-- Source document follows --

# Sheephead on Sikes



## Lynchmob (Oct 2, 2007)

Caught some sheepies at Sikes a couple of days ago.Used live shrimp and fiddlers.


----------



## jaster (Oct 7, 2007)

I gotta have more info, lol. Where at(on the bridge) and what sort of set up. I always fish the end cause it is hardly ever crowded and room for kids to run around but I guess I may need to fish a little closer, any thoughts or help is greatly appreciated!


----------



## Fuhrer48 (Oct 2, 2007)

good to hear!


----------



## Lynchmob (Oct 2, 2007)

My setup was a 7 ft. med. action allstar pro with a shimano stradic 4000 spooled w/ 20 lb. powerpro. I was using20 lb. fluorocarbon with a#1 circle hook. Hope this helps.


----------



## bamasam (Sep 27, 2007)

They were not there yesterday:banghead:banghead


----------



## seapro (Oct 3, 2007)

Lynchmob those are a couple of nice sheepies. :clap:clap:clap:clap


----------



## Sharkbait410 (Dec 4, 2007)

Them some fine looking sheepies Lynchmob. Congrats on the catch. :clapGlad to know their showing up at the Bob Sikes bridge. It should only get better from here.


----------



## Fishermon (Oct 19, 2007)

-- Source document concluded --
-- Source material follows --

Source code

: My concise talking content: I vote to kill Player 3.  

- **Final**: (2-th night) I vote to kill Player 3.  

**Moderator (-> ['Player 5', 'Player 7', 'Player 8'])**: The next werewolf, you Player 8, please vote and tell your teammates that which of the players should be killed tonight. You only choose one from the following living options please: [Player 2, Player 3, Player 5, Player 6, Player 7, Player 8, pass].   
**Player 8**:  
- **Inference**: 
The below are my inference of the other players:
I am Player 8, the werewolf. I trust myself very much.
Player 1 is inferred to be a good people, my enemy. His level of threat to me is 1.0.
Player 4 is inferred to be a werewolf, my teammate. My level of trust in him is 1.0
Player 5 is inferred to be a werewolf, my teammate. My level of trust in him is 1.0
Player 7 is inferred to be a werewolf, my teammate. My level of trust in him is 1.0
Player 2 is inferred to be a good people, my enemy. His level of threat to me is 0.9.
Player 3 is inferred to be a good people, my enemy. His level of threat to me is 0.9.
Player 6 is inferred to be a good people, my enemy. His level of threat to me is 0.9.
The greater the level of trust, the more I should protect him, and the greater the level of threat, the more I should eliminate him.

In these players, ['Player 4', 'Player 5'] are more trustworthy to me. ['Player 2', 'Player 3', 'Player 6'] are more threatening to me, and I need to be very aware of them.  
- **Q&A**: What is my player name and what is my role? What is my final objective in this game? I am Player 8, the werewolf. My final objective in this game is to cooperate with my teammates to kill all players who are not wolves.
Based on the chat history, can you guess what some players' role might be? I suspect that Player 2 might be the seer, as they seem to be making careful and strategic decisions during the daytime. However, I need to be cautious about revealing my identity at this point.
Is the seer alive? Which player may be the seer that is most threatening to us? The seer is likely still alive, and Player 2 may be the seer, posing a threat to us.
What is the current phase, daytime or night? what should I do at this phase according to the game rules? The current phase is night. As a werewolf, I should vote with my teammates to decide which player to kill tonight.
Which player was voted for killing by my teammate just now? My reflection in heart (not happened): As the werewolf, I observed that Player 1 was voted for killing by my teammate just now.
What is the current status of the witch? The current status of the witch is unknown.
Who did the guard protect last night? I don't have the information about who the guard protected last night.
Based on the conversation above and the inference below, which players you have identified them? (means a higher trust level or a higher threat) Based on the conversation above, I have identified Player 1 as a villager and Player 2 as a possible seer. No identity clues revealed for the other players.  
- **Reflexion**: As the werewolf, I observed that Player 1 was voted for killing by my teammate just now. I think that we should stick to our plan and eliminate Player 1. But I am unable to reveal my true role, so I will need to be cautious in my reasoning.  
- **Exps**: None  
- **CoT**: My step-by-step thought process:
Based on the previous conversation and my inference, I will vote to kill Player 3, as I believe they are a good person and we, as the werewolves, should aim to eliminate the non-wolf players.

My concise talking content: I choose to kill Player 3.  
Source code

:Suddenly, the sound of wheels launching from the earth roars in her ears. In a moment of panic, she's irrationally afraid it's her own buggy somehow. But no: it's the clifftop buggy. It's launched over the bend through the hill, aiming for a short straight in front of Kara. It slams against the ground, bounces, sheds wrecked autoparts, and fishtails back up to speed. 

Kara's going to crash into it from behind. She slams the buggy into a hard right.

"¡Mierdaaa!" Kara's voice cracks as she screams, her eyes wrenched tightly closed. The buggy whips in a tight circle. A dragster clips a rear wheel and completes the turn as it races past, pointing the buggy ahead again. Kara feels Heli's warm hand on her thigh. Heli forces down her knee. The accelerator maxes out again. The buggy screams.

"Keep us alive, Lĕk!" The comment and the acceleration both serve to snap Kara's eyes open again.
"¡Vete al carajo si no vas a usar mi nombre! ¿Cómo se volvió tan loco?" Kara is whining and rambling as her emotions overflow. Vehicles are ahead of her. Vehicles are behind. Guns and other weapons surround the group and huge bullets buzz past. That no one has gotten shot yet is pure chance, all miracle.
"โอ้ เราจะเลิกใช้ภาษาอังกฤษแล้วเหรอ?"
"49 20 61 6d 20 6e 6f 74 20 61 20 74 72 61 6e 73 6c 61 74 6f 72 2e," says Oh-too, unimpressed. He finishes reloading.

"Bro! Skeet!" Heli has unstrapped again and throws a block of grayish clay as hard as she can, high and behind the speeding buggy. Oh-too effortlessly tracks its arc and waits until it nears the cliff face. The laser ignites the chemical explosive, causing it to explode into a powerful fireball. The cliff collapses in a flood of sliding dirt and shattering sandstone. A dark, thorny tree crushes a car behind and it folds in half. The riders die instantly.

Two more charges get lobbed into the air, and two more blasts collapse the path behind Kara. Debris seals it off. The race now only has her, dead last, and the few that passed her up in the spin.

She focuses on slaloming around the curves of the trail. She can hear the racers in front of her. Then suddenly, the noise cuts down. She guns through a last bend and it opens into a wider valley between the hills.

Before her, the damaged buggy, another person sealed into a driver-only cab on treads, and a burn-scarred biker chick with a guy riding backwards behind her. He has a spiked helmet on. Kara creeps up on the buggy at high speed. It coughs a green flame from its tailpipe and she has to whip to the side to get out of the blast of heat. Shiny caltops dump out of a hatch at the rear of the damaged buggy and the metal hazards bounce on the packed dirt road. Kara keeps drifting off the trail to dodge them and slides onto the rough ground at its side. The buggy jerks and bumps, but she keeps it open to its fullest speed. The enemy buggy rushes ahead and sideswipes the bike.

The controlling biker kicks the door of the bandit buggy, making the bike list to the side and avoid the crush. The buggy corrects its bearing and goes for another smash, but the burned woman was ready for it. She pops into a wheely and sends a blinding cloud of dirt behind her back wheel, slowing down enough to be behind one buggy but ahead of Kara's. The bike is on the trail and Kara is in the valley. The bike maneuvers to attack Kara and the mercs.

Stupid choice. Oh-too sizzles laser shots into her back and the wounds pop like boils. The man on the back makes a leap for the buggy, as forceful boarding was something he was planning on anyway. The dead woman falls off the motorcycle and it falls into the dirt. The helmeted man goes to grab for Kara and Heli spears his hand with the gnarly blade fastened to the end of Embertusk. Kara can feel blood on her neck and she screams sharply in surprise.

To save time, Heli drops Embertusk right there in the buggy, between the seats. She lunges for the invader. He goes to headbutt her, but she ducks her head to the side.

-- Source material concluded --

• What to do
1. In the fishing thread, turn the paragraph beginning "My setup was a 7 ft." into a short bulleted list that keeps its main facts.
2. Reproduce word for word the part of the entries that begins at the line containing "The controlling biker" and runs through the end of the entries.

• Answers to the exercises
1.
- Rod: 7 ft. medium action Allstar Pro
- Reel: Shimano Stradic 4000
- Line: 20 lb. PowerPro
- Fluorocarbon: 20 lb.
- Hook: #1 circle hook

2.
The controlling biker kicks the door of the bandit buggy, making the bike list to the side and avoid the crush. The buggy corrects its bearing and goes for another smash, but the burned woman was ready for it. She pops into a wheely and sends a blinding cloud of dirt behind her back wheel, slowing down enough to be behind one buggy but ahead of Kara's. The bike is on the trail and Kara is in the valley. The bike maneuvers to attack Kara and the mercs.

Stupid choice. Oh-too sizzles laser shots into her back and the wounds pop like boils. The man on the back makes a leap for the buggy, as forceful boarding was something he was planning on anyway. The dead woman falls off the motorcycle and it falls into the dirt. The helmeted man goes to grab for Kara and Heli spears his hand with the gnarly blade fastened to the end of Embertusk. Kara can feel blood on her neck and she screams sharply in surprise.

To save time, Heli drops Embertusk right there in the buggy, between the seats. She lunges for the invader. He goes to headbutt her, but she ducks her head to the side.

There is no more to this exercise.